Heureusement à cette époque, nous avions un professeur d’anglais qui avait changé de carrière d’infirmière. J’ai immédiatement appelé son extension après l’échec de la date de mon tableau blanc et je lui ai dit que j’avais besoin de conseils. Je n’étais pas particulièrement proche de ce professeur, donc pour moi, tendre la main et être vulnérable comme ça montre à quel point j’étais désespérée.

Je suis allé de l’autre côté du campus, je me suis assis dans le bureau d’un étudiant et je lui ai expliqué ce qui se passait et comment j’étais tombé de mon cheval et maintenant une semaine plus tard, même après que le médecin de l’urgence a dit que j’irais bien , J’avais du mal avec certains mots et je me sentais vraiment oublieux et floconneux. Je me sens normalement clair et net. Je ne savais pas si je devais retourner aux urgences, je ne savais pas quoi faire parce que mes symptômes ne semblaient pas aussi dramatiques que lorsque je suis tombé de mon cheval et ma vision a été altérée.

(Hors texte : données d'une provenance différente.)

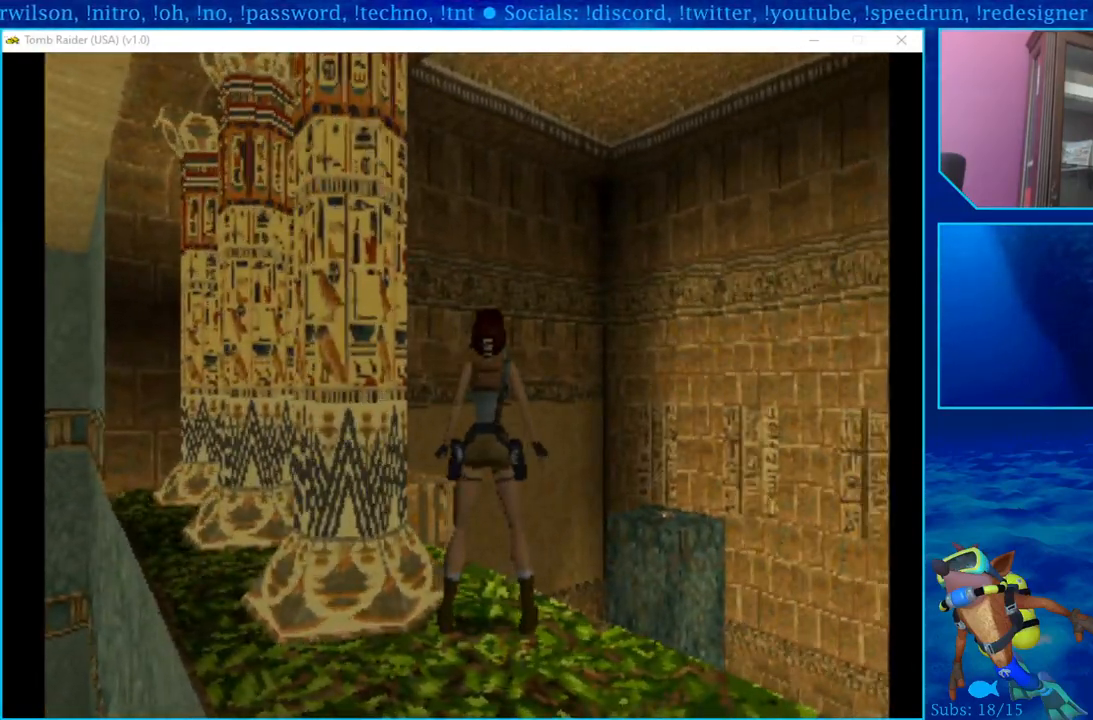
{"buttons": ["R1", "DPAD_UP", "DPAD_LEFT"], "left_stick": "center", "right_stick": "center", "events": [[83, "DPAD_UP", "down"], [133, "DPAD_RIGHT", "up"], [367, "DPAD_LEFT", "down"]]}
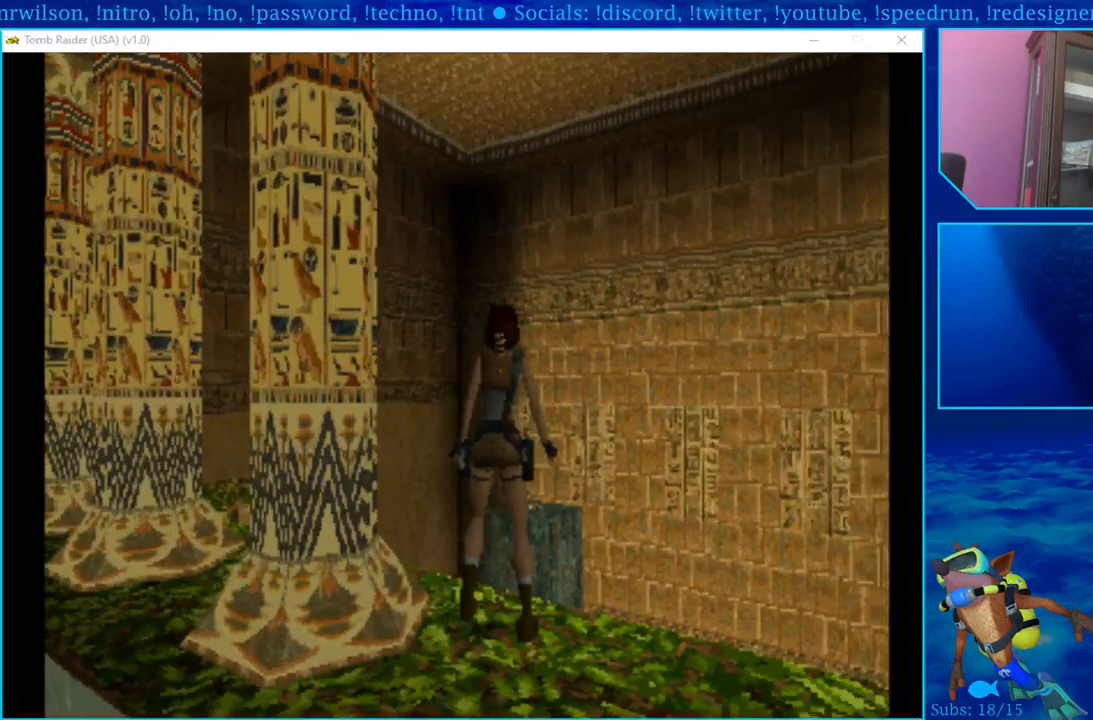
{"buttons": ["R1", "DPAD_LEFT"], "left_stick": "center", "right_stick": "center", "events": [[167, "DPAD_UP", "up"]]}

Elle m’a encouragé à retourner dans la même salle d’urgence, car ils auraient mes dossiers à consulter.

Honnêtement, je ne me souviens pas si j’ai conduit ou si un ami est venu me chercher. Mais je suis retourné aux urgences de l’hôpital Huntington et j’espérais voir le médecin d’origine mais avait plutôt une femme médecin. J’ai partagé avec elle ce qui se passait et j’ai eu peur parce qu’on m’a dit que je n’avais qu’une légère commotion cérébrale. Elle a passé environ cinq minutes avec moi et a dit que tout ce que je vivais était tout à fait normal pour quelqu’un qui avait une commotion cérébrale. « La guérison prend du temps. »

Je poussai un soupir de soulagement.

Je lui ai dit qu’il y avait un concours hippique à la fin du mois, c’était dans environ trois semaines. « Qu’est-ce que tu penses? »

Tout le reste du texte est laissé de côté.